Cosa non funziona nella Juventus? Siccome manca continuità anche a distanza di pochi giorni verrebbe da rispondere che non funziona quasi nulla. Contro il Venezia è successa la stessa cosa che era accaduto post Lipsia (1-1 contro il Cagliari) e San Siro (2-2 con il Parma). L’effetto benefico del successo contro il Manchester City è stato vanificato in un attimo e l’uragano di fischi che ha accompagnato i giocatori negli spogliatoi evidenzia come la pazienza sia al limite. Il sospetto è che fin qui parte del credito concesso a Giuntoli e Thiago Motta nascesse dall’anti-allegrismo militante che ha intossicato gli ultimi due anni e che ora non basta più per coprire delusione e paura.

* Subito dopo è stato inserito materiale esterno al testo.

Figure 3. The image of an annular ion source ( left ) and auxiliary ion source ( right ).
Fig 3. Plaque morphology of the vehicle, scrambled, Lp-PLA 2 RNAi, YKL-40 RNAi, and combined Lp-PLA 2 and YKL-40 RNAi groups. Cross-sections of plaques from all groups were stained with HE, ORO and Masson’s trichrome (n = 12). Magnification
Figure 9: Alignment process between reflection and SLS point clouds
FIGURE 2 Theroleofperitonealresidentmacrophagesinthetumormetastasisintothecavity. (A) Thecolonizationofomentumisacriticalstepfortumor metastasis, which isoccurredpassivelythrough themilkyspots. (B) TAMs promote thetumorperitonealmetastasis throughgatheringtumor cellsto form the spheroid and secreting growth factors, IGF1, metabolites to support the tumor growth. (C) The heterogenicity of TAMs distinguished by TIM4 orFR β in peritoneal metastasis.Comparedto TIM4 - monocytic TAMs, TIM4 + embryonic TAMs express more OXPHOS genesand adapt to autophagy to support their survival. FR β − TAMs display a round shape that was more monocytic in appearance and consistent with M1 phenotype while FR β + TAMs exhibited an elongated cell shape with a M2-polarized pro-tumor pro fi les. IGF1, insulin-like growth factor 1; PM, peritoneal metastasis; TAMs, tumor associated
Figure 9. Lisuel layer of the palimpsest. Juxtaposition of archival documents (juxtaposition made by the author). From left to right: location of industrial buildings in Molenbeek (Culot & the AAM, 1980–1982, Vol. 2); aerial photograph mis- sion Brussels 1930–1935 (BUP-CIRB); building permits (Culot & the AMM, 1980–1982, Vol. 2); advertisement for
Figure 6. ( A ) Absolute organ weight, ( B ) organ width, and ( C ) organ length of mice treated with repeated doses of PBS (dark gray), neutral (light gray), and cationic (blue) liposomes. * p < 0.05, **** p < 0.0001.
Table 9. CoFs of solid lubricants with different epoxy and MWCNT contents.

Gli infortuni spiegano qualcosa ma non tutto. Sarebbe più onesto dire che la svolta mottiana è stata raccontata male, venduta per qualcosa che non poteva essere e accompagnata da aspettative altissime ora tradite. Usando un paradosso, il girone d’andata della Juventus è un ottimo girone d’andata da… Bologna. Solo che a Torino è tutto diverso, il tempo per camminare non esiste, bisogna correre e, soprattutto, capire che vincere, perdere o pareggiare non è la stessa cosa. E’ probabile che il pericolo si potesse percepire già prima e magari anche segnalare con qualche critica, senza paura con questo di riabilitare il passato che tanto non piace a chi non vuole capire cosa è successo intorno alla Continassa negli ultimi 24 mesi.
Come in ogni malattia, la cosa fondamentale è arrivare in fretta alla corretta diagnosi per poi procedere alla prognosi. Nel caso di questa Juventus la sensazione è che parte del progetto sia stato pensato male in estate. Il che rende Motta solo corresponsabile di quanto sta accadendo. Il mercato sta rendendo troppo poco rispetto agli sforzi e alla carta bianca consegnata a chi lo ha pensato e realizzato: ci sono giocatori mai inseriti, altri che sono doppioni e alcuni che mancano a partire dal vice Vlahovic. A gennaio si potrà correggere qualcosa ma non tutto. I pezzi bisogna rimetterli insieme partendo da quello che si ha e nel tempo che è concesso. Che è sempre meno.